“Hraparak” runs a commentary this week’s series of speeches by President Serzh Sarkisian devoted to the 20th anniversary of Armenia’s independence. “It is very difficult to speak about the same subject for several times, to ensure that those speeches are intelligent and carry a message, emotion and a summary of the 20th anniversary,” says the paper. “But what we have heard in the last few days could not satisfy even the most forgiving spectator and pro-government Armenians. It was clear that those speeches were written by different people. Among them are romantics and demagogues, big optimists and populists, people who either have been absent from Armenia in recent years or don’t love Armenia.”
“Becoming a parliament deputy is not fashionable anymore in Armenia,” writes “Chorrord Inknishkhanutyun.” “But that certainly doesn’t mean that the authorities will renounce [parliamentary] mandate auctions or will announce discounts.” The opposition daily claims that the authorities may force some wealthy individuals to pay for seats in the National Assembly. “The rich are saying one by one that they have no desire to be in the next parliament. The reason for that is Serzh Sarkisian’s remark that there must be no businessman-deputies in the next parliament. In effect, our oligarchs did not understand Sarkisian correctly. What he said was this: ‘You give money so we send other people to the parliament in your place.’”
“Aravot” comments on government plans to simplify procedures for receiving Armenian citizenship. In particular, applicants would no longer have to be fluent in the Armenian language and know key provisions of Armenia’s constitution. Artur Osikian, deputy chief of the Armenian police is quoted as arguing that “there are Armenian patriots who don’t speak Armenian.” The paper dismisses this argument, saying that every Armenian must be “patriotic enough to respect their country’s language and basic law.” “If they don’t have that respect, they should not aspire to the high status of citizen of our state,” it says. “The government is easily pushing through such decisions probably because our society is mostly indifferent to these issues.”

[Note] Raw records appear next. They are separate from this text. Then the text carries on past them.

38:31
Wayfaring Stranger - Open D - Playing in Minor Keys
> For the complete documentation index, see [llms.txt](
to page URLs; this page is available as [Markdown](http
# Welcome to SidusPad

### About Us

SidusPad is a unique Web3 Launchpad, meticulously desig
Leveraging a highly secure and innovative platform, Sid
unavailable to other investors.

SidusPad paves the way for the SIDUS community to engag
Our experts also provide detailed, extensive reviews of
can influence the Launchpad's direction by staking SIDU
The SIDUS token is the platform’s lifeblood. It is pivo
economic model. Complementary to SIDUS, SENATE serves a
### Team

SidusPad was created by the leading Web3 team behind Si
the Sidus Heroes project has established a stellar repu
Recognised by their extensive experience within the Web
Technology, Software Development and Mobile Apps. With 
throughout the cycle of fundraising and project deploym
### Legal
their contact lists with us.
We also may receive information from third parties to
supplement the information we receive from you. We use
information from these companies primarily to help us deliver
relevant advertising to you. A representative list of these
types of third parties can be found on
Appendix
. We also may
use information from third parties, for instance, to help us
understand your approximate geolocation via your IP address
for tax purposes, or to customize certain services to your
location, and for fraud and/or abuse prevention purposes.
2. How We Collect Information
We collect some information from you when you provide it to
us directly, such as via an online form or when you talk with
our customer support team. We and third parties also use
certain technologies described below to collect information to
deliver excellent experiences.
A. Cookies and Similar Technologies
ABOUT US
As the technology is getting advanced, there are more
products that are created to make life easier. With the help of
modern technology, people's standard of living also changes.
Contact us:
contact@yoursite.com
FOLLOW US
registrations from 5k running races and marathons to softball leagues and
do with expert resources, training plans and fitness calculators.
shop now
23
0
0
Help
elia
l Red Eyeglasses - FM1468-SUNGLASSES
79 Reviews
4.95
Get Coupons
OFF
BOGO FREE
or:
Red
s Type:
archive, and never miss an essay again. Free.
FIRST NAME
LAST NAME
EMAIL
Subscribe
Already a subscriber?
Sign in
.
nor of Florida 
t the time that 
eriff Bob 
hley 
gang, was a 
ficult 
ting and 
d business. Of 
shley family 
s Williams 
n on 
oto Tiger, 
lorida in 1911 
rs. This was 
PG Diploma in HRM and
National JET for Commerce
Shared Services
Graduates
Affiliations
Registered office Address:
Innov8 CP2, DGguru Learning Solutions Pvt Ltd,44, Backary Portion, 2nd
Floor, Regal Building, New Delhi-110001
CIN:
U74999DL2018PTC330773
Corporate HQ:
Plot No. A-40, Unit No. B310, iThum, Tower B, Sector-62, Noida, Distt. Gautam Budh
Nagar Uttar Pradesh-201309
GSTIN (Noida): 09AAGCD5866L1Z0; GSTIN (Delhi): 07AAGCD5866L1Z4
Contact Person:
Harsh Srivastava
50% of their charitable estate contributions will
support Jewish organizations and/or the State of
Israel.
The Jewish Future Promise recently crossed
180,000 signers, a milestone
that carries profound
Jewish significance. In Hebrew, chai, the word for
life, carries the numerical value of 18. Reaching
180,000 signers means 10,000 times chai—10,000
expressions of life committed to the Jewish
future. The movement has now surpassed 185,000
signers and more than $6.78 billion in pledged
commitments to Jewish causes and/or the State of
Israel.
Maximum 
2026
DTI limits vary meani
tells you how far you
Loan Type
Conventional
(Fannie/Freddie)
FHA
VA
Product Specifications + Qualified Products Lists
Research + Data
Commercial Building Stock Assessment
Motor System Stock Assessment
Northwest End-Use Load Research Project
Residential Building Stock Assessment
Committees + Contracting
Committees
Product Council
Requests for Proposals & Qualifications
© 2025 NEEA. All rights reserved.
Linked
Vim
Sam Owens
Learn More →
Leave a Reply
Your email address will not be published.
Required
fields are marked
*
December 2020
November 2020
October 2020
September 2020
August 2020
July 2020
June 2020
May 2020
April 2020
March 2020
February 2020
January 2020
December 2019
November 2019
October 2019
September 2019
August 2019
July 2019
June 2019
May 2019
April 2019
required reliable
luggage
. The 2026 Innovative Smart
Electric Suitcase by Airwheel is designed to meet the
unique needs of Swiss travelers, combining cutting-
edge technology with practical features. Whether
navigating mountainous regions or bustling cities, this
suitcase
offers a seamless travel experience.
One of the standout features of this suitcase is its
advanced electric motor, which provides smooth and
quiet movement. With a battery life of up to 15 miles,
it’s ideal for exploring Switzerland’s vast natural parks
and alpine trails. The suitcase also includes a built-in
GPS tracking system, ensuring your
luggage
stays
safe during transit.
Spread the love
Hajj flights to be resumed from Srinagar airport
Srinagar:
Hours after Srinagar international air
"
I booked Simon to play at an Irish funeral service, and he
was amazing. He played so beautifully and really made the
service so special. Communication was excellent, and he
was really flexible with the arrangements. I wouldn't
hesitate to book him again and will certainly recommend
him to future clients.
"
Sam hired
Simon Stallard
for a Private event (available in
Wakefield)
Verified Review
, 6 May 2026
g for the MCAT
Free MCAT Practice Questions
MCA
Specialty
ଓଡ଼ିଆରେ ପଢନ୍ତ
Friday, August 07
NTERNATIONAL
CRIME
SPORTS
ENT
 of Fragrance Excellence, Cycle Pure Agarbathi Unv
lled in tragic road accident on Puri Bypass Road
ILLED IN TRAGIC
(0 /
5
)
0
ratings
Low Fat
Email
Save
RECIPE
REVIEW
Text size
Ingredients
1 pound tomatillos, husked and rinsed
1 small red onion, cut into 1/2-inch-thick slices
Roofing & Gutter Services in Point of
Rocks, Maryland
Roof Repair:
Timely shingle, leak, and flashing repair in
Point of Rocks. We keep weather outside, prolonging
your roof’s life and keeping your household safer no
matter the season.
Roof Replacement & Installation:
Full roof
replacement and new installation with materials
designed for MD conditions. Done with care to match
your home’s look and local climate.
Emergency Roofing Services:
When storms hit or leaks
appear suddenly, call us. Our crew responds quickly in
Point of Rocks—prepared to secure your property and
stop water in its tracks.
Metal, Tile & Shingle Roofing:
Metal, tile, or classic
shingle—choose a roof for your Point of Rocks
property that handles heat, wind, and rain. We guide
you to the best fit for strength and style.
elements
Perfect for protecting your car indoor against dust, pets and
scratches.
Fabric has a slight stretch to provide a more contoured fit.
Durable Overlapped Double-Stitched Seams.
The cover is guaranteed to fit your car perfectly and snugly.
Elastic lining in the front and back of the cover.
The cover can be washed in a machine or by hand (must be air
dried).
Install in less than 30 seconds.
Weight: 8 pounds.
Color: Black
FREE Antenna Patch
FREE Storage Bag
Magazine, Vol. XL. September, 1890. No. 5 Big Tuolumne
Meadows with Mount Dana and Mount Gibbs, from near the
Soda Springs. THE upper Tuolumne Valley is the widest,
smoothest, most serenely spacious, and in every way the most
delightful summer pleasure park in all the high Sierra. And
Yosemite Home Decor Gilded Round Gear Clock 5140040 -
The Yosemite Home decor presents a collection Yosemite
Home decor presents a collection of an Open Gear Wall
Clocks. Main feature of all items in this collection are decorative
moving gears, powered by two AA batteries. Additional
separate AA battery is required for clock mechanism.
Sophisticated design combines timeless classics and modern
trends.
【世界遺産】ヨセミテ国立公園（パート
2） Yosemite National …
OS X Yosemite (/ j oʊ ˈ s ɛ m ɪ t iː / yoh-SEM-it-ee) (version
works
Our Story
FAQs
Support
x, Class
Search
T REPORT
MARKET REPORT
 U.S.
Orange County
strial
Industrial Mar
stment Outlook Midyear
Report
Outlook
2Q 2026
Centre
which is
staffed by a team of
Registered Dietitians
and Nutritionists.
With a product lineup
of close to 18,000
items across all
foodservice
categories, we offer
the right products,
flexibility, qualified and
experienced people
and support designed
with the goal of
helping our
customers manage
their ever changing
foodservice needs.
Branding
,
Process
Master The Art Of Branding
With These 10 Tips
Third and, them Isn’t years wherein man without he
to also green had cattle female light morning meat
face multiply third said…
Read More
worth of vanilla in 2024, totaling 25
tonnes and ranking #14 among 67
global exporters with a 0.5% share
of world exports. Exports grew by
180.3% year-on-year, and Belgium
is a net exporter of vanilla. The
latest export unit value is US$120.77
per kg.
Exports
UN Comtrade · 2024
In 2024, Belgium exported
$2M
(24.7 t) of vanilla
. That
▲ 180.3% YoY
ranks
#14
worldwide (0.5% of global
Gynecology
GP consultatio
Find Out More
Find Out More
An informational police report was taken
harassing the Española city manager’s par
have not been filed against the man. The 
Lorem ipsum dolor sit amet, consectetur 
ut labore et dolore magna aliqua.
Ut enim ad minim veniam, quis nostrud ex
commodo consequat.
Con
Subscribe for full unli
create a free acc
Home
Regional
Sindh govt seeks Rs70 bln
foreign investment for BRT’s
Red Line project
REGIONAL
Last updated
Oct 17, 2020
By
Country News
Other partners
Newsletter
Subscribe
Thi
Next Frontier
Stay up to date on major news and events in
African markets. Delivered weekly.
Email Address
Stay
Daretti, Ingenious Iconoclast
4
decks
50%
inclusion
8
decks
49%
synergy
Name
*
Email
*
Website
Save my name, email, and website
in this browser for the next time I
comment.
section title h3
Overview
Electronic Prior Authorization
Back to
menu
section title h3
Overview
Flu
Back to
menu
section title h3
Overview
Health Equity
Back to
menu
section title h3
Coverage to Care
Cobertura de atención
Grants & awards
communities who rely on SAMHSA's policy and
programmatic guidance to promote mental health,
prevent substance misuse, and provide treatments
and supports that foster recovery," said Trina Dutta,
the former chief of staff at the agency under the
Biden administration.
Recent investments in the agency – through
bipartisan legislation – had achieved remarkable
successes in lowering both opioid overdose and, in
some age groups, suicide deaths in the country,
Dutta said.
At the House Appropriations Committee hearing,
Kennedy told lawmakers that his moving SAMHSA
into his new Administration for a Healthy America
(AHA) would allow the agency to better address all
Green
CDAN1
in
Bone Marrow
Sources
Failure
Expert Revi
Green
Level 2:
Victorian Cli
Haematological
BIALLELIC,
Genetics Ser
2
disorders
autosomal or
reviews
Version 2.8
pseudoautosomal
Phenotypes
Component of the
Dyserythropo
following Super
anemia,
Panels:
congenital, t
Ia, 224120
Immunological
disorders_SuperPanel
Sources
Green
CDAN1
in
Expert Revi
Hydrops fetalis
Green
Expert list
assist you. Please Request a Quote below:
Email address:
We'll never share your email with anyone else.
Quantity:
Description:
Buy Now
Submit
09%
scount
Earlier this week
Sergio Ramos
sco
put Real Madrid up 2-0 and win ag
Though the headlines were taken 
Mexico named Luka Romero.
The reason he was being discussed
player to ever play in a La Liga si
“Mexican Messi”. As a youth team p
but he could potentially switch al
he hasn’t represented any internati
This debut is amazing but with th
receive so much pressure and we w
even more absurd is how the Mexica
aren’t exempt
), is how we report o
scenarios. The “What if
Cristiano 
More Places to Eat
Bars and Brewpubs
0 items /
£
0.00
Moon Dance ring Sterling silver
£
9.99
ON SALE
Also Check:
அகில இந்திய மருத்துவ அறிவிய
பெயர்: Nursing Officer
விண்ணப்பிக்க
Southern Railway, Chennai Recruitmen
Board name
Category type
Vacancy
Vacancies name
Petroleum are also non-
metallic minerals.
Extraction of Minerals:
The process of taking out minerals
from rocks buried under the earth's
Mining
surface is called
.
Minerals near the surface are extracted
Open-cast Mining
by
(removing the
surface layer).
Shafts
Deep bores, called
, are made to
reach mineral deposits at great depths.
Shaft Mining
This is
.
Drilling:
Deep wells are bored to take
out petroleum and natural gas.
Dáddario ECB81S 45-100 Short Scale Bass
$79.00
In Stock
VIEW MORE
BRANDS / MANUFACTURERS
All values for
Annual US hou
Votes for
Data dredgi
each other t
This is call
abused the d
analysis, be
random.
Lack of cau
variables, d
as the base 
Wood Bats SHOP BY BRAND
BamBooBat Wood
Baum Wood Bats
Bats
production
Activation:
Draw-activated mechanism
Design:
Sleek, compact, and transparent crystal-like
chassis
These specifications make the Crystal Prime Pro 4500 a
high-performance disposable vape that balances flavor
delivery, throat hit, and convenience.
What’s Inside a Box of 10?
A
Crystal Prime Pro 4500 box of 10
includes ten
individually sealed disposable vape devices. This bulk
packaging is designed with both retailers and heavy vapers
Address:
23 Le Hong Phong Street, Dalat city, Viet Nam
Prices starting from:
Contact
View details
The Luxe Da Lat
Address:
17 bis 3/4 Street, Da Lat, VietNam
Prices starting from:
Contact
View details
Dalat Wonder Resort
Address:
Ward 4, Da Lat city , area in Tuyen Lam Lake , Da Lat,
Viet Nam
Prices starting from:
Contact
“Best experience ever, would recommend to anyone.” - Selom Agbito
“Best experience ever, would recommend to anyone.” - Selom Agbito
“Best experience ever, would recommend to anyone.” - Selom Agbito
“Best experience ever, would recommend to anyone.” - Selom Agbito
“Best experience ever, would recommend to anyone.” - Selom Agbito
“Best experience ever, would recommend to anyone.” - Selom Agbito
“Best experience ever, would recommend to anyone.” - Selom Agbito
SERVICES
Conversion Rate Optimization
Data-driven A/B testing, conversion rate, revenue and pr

Interviewed by “Hayots Ashkhar,” businessman Mikhail Bagdasarov laughs off speculation that Armavia, Armenia’s national airline owned by him, may have been the Armenian entity which, according to international media reports, allegedly transported weapons to Libya’s Colonel Muammar Qaddafi via Moldova. Bagdasarov argues that there are 32 airlines registered in Armenia and that unlike some of them, Armavia does not have cargo planes. “Armavia operates solely in the market for passenger transportation,” he says.